Bilgi Edinme Hakkı’nın Kapsamı Dışında Kalan Bilgiler
- Devlet sırrı olan gizlilik dereceli bilgi veya belgeler,
- Ülkenin ekonomik çıkarlarına zarar verecek veya haksız rekabet ve kazanca sebep olacak bilgi veya belgeler,
- Sivil ve askerî istihbarat birimlerinin görev ve faaliyetlerine ilişkin bilgi veya belgeler,
- Haberleşmenin gizliliği esasını ihlâl edecek bilgi veya belgeler,
- Kanunlarda ticarî sır olarak nitelenen bilgi veya belgeler ile, kurum ve kuruluşlar tarafından gerçek veya tüzel kişilerden gizli kalması kaydıyla sağlanan ticarî ve malî bilgiler,
- Kişinin izin verdiği hâller saklı kalmak üzere, açıklanması hâlinde kişinin sağlık bilgileri ile özel ve aile hayatına, şeref ve haysiyetine, meslekî ve ekonomik değerlerine haksız müdahale oluşturacak bilgi veya belgeler,
- Adli soruşturma ve kovuşturmalarda belgelerin açıklanması veya zamanından önce açıklanması hâlinde;
- a) Suç işlenmesine yol açacak,
- b) Suçların önlenmesi ve soruşturulması ya da suçluların kanunî yollarla yakalanıp kovuşturulmasını tehlikeye düşürecek,
- c) Yargılama görevinin gereğince yerine getirilmesini engelleyecek,
- d) Hakkında dava açılmış bir kişinin adil yargılanma hakkını ihlâl edecek, Nitelikteki bilgi veya belgeler
- İdari soruşturmalarda istenen belgelerin açıklanması veya zamanından önce açıklanması hâlinde;
- a) Kişilerin özel hayatına açıkça haksız müdahale sonucunu doğuracak,
- b) Kişilerin veya soruşturmayı yürüten görevlilerin hayatını ya da güvenliğini tehlikeye sokacak,
- c) Soruşturmanın güvenliğini tehlikeye düşürecek,
- d) Gizli kalması gereken bilgi kaynağının açığa çıkmasına neden olacak veya soruşturma ile ilgili benzeri bilgi ve bilgi kaynaklarının temin edilmesini güçleştirecek bilgi veya belgeler,
- Kurum ve kuruluşların, kamuoyunu ilgilendirmeyen ve sadece kendi personeli ile kurum içi uygulamalarına ilişkin düzenlemeler hakkındaki bilgi veya belgeler,
4982 Sayılı Bilgi Edinme Kanunu’nda yer alan bazı önemli maddeler
Madde 4 – Herkes bilgi edinme hakkına sahiptir. Türkiye’de ikamet eden yabancılar ile Türkiye’de faaliyette bulunan yabancı tüzel kişiler, isteyecekleri bilgi kendileriyle veya faaliyet alanlarıyla ilgili olmak kaydıyla ve karşılıklılık ilkesi çerçevesinde, bu Kanun hükümlerinden yararlanırlar. Türkiye’nin taraf olduğu uluslararası sözleşmelerden doğan hak ve yükümlülükleri saklıdır.

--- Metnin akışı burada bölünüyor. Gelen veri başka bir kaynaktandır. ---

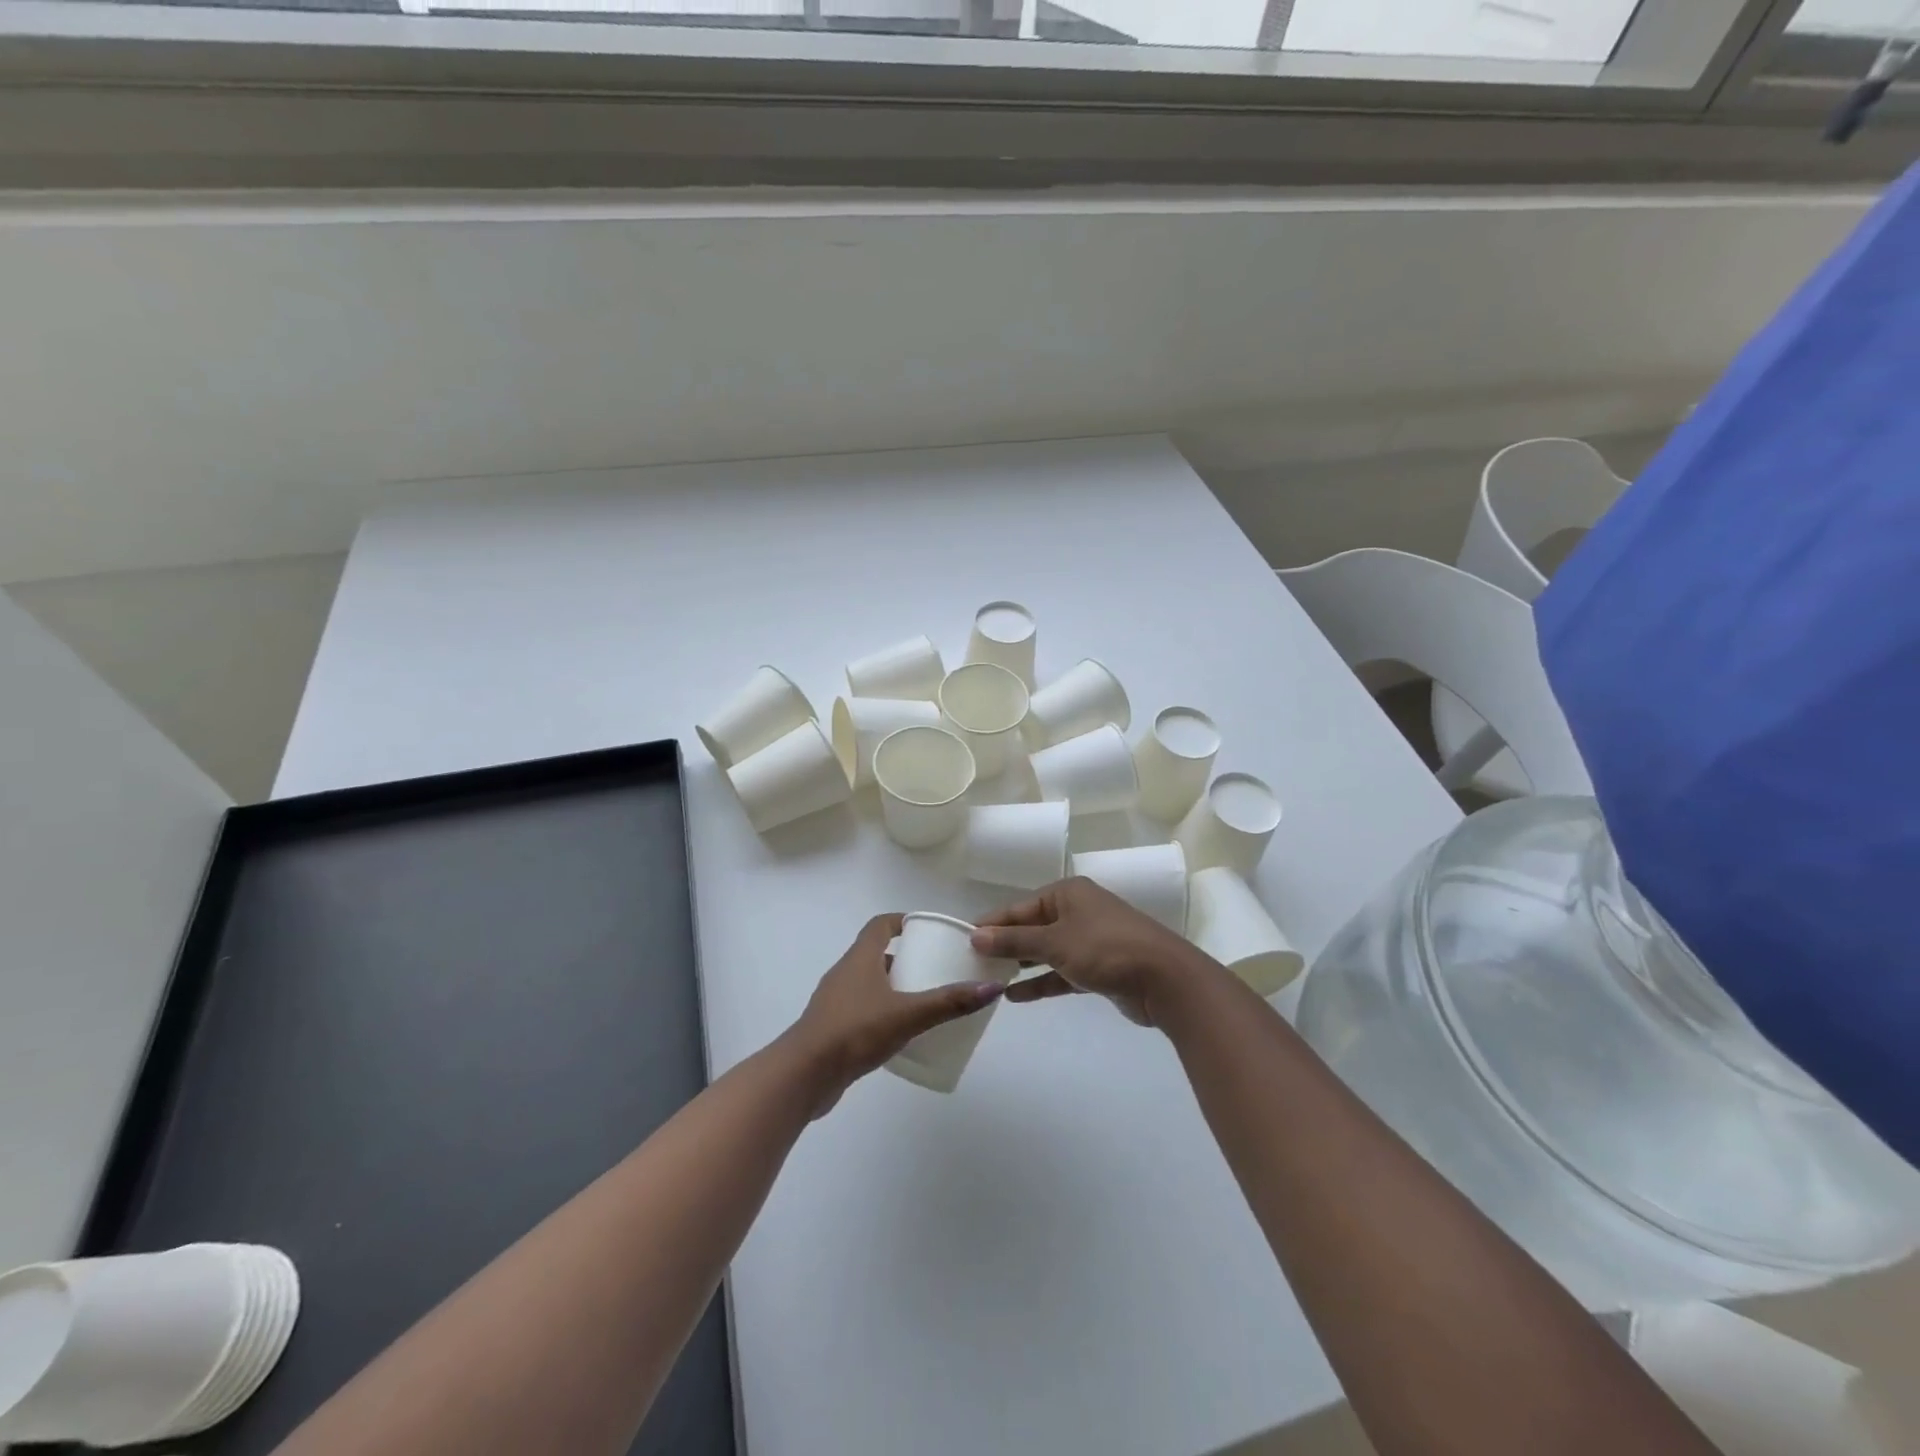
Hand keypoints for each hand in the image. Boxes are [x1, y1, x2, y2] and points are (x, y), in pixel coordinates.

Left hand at [786, 914, 1007, 1115]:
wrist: (804, 1075)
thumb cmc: (855, 1031)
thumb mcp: (908, 1015)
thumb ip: (948, 1002)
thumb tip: (991, 988)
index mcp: (859, 958)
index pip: (880, 925)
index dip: (902, 922)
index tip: (927, 930)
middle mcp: (845, 973)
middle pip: (876, 954)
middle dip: (906, 958)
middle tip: (935, 968)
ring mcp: (835, 1002)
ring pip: (869, 983)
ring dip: (894, 987)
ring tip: (924, 1000)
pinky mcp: (832, 1028)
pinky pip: (862, 1009)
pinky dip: (882, 1012)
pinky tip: (901, 1032)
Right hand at [970, 877, 1199, 1026]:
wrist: (1165, 979)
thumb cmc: (1106, 948)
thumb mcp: (1055, 942)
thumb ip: (1014, 941)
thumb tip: (975, 936)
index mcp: (1067, 893)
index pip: (1020, 907)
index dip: (993, 923)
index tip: (963, 939)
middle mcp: (1077, 911)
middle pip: (1032, 927)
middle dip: (1005, 945)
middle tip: (972, 963)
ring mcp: (1089, 940)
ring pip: (1046, 951)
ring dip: (1021, 965)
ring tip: (988, 979)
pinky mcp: (1098, 968)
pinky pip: (1061, 972)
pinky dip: (1041, 982)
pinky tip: (1015, 996)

Madde 8 – Kurum ve kuruluşlarca yayımlanmış veya yayın, broşür, ilân ve benzeri yollarla kamuya açıklanmış bilgi veya belgeler, bilgi edinme başvurularına konu olamaz.
Madde 10 – Kurum ve kuruluşlar, başvuru sahibine istenen belgenin onaylı bir kopyasını verirler.
Madde 11 – Kurum ve kuruluşlar, başvuru üzerine istenen bilgi veya belgeye erişimi on beş iş günü içinde sağlarlar.
Madde 21 – Kişinin izin verdiği hâller saklı kalmak üzere, özel hayatın gizliliği kapsamında, açıklanması hâlinde kişinin sağlık bilgileri ile özel ve aile hayatına, şeref ve haysiyetine, meslekî ve ekonomik değerlerine haksız müdahale oluşturacak bilgi veya belgeler, bilgi edinme hakkı kapsamı dışındadır.
Madde 27 – Tavsiye ve mütalaa talepleri bu Kanun kapsamı dışındadır.